Le changement de tâche est-il la même chose que le multitâche ?

Lié mais pas identique. Le changement de tâche mesure le set shifting — remplacer séquentiellement une règle mentale par une autre — que Miyake et al. 2000 identifient comme l'une des trois fonctions exécutives centrales. Ce que les gens appellent le multitâche implique généralement des demandes qui se chevauchent, et les coûts de changement sont une raison majeure de son inefficacité : chaque déplacement d'attention comporte une pénalité de temps. Essaie notre test de multitâche pour mesurer le versant du chevauchement.

Peut-on améliorer sa flexibilité cognitive avec la pratique ?

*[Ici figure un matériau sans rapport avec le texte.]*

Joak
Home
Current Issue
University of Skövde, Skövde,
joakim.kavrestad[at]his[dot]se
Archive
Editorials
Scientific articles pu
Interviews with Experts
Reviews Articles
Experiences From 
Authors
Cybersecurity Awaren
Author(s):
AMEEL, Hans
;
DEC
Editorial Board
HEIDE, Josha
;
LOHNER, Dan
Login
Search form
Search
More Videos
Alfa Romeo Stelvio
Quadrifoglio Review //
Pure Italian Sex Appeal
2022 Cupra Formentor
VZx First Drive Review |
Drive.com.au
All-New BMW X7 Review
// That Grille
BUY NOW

En partie. La pratique réduit de façon fiable le coût de changement au sein d'une tâche, et les études d'entraînement montrent des gains qui se transfèrent à des tâches de changement similaires non entraînées (Karbach & Kray 2009). Mais un coût résiduel subsiste même avec un temps de préparation complet (Rogers & Monsell 1995), et les preuves d'un transfert étendu de « l'entraînement cérébral » à la vie quotidienne sont faibles (Simons et al. 2016). Un objectif réaliste est de réduire ton coût, pas de l'éliminer.

Pourquoi les mauvaises réponses ne comptent-elles pas dans mon coût de changement ?

C'est la convention standard dans la recherche sur le coût de changement : les temps de réponse des manches en erreur sont contaminés — les devinettes rapides les raccourcissent et la confusion les allonge — donc ils ne reflètent pas la véritable efficacité de changement. Ce test n'utilise que les réponses correctes plus lentes que 150ms (tout ce qui est plus rapide est une anticipation, pas une décision), et les 12 manches d'entraînement ne comptent jamais. Se précipiter se retourne donc doublement contre toi : les erreurs retirent des manches de tes médianes, et si ta précision descend sous 75% — ou s'il reste trop peu de manches correctes dans l'une des conditions — l'essai n'est pas noté du tout, donc marteler les boutons ne peut produire aucun score.